Re: [Q] Implementing identities as rules
- To: mathgroup at smc.vnet.net
- Subject: [mg18666] Re: [mg18608] [Q] Implementing identities as rules
- From: "David Park" <djmp at earthlink.net>
- Date: Thu, 15 Jul 1999 01:45:52 -0400
- Sender: owner-wri-mathgroup at wolfram.com
Kevin Jaffe wrote:
>
>During symbolic manipulations it often important to be able to use
>both sides of an identity or definition. For example, let f be a
>function defined by
>
>In[1]:= f = Function[{x, y}, Exp[x^2 + y^2]];
>
>Its partial derivative with respect to x is:
>
>In[2]:= D[f[x, y], x]
>
> 2 2
> x + y
>Out[2]= 2 E x
>
>Now, I want to recast this result in the form 2 x f[x, y], i.e. I want
>to revert to the "left-hand side" of the original definition of f[x,
>y]. How does one do this in Mathematica? I know that if I try the
>rule
>
>
>In[3]:= %2 /. Exp[a_^2 + b_^2] :> f[a, b]
>
> 2 2
> x + y
>Out[3]= 2 E x
>
>
>I get the original expression, because when the pattern is replace,
>f[a, b] is immediately evaluated to reproduce the original expression.
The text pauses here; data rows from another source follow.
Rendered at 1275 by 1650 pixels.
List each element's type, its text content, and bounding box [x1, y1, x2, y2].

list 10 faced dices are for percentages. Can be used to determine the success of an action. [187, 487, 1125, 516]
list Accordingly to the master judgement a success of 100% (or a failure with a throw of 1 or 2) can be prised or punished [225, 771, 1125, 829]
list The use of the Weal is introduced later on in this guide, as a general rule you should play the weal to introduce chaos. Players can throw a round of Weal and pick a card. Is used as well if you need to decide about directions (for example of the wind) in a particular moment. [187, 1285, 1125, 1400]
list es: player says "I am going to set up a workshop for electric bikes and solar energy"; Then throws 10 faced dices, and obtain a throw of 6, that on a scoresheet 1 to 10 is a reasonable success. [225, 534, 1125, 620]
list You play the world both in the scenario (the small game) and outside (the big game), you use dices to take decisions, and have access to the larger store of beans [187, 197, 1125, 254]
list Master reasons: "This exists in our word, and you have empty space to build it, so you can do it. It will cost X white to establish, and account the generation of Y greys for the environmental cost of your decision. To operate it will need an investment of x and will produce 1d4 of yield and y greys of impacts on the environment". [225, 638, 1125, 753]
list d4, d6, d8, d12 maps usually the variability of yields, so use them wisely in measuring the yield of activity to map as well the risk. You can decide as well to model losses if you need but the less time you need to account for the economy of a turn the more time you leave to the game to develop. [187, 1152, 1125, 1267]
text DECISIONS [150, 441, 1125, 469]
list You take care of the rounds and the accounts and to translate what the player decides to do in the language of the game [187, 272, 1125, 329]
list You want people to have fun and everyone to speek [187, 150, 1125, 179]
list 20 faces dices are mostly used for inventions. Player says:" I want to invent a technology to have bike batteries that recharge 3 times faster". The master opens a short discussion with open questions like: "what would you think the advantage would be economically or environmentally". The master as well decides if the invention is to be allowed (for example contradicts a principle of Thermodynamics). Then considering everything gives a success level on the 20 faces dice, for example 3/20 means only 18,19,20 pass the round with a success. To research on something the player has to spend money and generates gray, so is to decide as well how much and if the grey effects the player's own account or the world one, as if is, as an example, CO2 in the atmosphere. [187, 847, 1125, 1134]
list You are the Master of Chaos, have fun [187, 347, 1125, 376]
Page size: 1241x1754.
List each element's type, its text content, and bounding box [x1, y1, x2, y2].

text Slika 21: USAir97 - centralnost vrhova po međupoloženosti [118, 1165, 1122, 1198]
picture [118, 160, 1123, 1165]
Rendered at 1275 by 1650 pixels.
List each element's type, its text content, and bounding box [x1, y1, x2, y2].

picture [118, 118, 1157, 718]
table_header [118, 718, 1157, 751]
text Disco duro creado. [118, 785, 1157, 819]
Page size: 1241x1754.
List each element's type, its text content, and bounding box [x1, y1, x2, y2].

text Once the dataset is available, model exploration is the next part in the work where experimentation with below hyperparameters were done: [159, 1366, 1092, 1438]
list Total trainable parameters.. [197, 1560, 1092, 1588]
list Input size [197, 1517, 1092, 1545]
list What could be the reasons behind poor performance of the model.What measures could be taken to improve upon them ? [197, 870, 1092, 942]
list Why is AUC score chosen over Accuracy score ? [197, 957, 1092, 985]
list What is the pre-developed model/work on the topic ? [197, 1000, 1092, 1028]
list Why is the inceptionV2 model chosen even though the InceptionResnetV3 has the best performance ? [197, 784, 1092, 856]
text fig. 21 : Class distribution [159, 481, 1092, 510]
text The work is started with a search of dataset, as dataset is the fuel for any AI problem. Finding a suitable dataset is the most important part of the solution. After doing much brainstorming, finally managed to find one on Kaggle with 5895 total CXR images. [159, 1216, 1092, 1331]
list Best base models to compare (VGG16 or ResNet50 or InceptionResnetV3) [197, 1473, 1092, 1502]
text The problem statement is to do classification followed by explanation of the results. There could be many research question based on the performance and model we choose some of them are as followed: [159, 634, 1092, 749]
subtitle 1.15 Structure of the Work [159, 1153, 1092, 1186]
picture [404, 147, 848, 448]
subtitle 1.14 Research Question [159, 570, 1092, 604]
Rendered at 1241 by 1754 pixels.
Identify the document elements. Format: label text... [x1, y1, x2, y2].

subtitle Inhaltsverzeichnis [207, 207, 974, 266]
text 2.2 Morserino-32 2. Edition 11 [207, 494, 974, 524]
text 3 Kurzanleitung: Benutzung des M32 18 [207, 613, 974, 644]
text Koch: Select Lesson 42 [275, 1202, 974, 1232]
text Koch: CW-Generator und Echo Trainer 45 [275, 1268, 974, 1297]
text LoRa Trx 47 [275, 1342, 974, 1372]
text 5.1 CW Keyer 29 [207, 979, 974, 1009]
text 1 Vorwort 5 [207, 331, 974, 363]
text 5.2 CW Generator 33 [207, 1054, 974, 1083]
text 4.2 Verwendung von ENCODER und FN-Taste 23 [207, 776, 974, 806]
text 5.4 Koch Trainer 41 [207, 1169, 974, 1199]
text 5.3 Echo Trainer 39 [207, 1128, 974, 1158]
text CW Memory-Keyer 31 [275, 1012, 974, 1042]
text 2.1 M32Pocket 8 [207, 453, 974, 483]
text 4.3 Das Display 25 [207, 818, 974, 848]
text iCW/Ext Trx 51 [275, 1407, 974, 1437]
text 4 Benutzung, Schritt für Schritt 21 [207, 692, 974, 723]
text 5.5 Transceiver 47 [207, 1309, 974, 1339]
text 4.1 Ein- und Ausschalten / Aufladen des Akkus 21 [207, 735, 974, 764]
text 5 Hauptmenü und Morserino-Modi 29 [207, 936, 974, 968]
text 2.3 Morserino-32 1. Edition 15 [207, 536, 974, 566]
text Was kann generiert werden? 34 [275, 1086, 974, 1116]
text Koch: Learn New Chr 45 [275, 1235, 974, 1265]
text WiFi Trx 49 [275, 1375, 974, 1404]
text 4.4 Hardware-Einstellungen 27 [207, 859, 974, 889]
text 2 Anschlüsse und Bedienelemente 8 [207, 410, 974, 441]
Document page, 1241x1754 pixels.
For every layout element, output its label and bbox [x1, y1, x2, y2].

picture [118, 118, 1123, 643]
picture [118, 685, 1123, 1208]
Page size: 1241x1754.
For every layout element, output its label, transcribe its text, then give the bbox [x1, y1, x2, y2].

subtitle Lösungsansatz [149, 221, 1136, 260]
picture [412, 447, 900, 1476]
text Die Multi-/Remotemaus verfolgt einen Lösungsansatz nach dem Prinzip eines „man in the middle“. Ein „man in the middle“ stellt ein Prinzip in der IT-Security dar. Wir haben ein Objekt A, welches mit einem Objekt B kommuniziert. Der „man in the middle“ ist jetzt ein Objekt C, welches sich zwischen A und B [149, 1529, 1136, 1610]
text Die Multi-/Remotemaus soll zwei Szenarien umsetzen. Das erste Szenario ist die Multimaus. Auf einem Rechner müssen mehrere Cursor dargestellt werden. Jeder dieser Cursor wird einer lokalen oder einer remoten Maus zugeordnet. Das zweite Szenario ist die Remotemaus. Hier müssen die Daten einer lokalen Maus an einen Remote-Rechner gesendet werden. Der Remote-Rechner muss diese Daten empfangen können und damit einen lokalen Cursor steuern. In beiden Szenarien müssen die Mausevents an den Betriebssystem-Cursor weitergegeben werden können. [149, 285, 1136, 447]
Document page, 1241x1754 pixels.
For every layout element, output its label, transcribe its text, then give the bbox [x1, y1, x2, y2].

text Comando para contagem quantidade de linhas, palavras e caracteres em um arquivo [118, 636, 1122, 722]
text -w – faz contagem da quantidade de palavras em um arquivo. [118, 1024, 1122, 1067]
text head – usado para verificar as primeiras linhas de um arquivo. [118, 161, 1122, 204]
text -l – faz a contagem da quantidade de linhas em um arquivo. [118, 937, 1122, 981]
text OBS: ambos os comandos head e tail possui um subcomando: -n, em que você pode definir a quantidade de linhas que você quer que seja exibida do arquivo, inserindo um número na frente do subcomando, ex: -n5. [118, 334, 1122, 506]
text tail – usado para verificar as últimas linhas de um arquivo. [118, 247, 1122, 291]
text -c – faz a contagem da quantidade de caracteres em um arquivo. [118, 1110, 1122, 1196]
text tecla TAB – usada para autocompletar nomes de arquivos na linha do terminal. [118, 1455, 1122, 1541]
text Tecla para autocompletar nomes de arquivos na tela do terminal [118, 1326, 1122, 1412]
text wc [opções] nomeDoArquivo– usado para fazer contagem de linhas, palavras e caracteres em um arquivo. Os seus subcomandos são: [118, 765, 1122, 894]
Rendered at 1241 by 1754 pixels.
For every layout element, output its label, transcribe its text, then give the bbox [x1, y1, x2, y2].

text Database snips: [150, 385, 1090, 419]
>(I know that the replacement occurs because if instead I use a rule
>whose right hand side cannot be evaluated further
>
>In[4]:= %2 /. Exp[a_^2 + b_^2] :> g[a, b]
>
>Out[4]= 2 x g[x, y]
>
>I get the desired result.)
>
>Is there a way to instruct Mathematica not to evaluate the expression
>after the replacement has been made?
>
>Thanks,
>
>kj0 at mailcity.com
>
There are two approaches that I know. Use HoldForm, or don't define f in a
definition but by a rule.
The first method:
f := Function[{x, y}, E^(x^2 + y^2)]
D[f[x, y], x]
% /. f[x, y] -> HoldForm[f[x, y]] giving
2*E^(x^2 + y^2)*x
2 x f[x, y]
The second method:
Clear[f];
frule = f[x, y] -> E^(x^2 + y^2);
D[f[x, y] /. frule, x]
% /. Reverse[frule] giving
2*E^(x^2 + y^2)*x
2 x f[x, y]
David Park
djmp at earthlink.net
http://home.earthlink.net/~djmp/